**REQUIRED ACTIONS**.
• 1. Return, word for word, the part of the notes on volumetric data fusion that begins at the words "3.3 Volumetric data" and stops after "Marching Cube algorithm.".
• 2. In the notes on volumetric data fusion, what is named as an effective solution to the expensive memory allocation of a voxel grid?

**TEXT FOR ANALYSIS**.
3.3 Volumetric data fusion

  • Volumetric surface extraction is flexible and the input 3D information can come from many different sources such as photo-consistency volumes, depthmaps, MVS point clouds, laser scanned 3D points, or any combination of those. It is a challenging task to fuse such diverse set of 3D measurements into a single clean mesh model with the right topology.
  • A standard yet powerful solution is to accumulate evidence in a 3D voxel grid and extract a surface model via Marching Cube algorithm.
    • One formulation is to compute a signed distance function field over the voxel grid, then pose a surface reconstruction as zero iso-surface extraction. 20 21
    • The other formulation is to pose as a 3D binary segmentation problem, where the boundary of the two segments can be extracted as a surface model. 21 22 23 24 25
  • Volumetric Graph-Cuts on a Voxel Grid
    • Given a bounding box that contains the solution surface, the space is discretized with a voxel grid.
    • The objective is to find the optimal label assignment (“interior” or “exterior”) to all the voxels that minimizes the following cost function: \(E\left(\left\{k_{v}\right\}\right)=\sum_{v} \Phi\left(k_{v}\right)+\sum_{(v, w) \in \mathcal{N}} \Psi\left(k_{v}, k_{w}\right)\)
    • The first term (unary term) is the summation of per voxel cost over the entire domain, where \(\Phi\left(k_{v}\right)\) encodes the cost of assigning a label to voxel \(v\).
    • The second term (pairwise interaction term) is the summation over all the pairs of adjacent voxels denoted as \(\mathcal{N}\).
    • Possibility: a constant ballooning term as the unary term
    • The optimization can be solved exactly and efficiently with a graph-cuts algorithm, as long as each pairwise term is submodular. 26
    • One limitation of the use of a voxel grid is that the memory allocation quickly becomes very expensive.
      • One effective solution is an octree data structure.
    • Due to the shrinkage bias, the reconstruction with the constant balloning term failes in reconstructing deep concavities in various parts of the model.
  • A better alternative than uniform voxel grid is to first reconstruct a sparse 3D point cloud of scene, then use the 3D points as nodes of the space discretization grid.
    • 3D Delaunay triangulation 27
    • Explicit regularization term to penalize label change
      • It is usually necessary at every pair of adjacent cells for a uniform voxel grid structure.
      • In the case of a 3D Delaunay triangulation, explicit regularization in the pairwise term is not crucial.
    • If the 3D evidence is weak, this technique will miss thin structures due to the MRF regularization.

**DATA FOR REVIEW**.
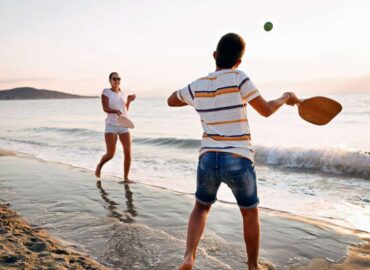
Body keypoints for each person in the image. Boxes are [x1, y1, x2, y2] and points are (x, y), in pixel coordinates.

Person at [167, 33, 299, 270]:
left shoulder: (198, 84)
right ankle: (252, 266)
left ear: (214, 55)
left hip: (208, 159)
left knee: (201, 207)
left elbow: (171, 101)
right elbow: (267, 110)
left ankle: (189, 257)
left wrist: (197, 99)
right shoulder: (239, 77)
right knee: (249, 214)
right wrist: (286, 97)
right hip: (238, 158)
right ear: (239, 62)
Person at [95, 72, 136, 182]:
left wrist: (129, 101)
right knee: (110, 154)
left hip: (123, 125)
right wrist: (114, 111)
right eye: (114, 79)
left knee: (128, 152)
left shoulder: (122, 93)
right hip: (111, 126)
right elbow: (105, 108)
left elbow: (124, 110)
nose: (117, 81)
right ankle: (99, 166)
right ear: (110, 80)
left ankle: (126, 178)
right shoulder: (106, 92)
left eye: (118, 79)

**ANSWERS PROVIDED**.
• 1.
3.3 Volumetric data fusion

  • Volumetric surface extraction is flexible and the input 3D information can come from many different sources such as photo-consistency volumes, depthmaps, MVS point clouds, laser scanned 3D points, or any combination of those. It is a challenging task to fuse such diverse set of 3D measurements into a single clean mesh model with the right topology.
  • A standard yet powerful solution is to accumulate evidence in a 3D voxel grid and extract a surface model via Marching Cube algorithm.

• 2. An octree data structure.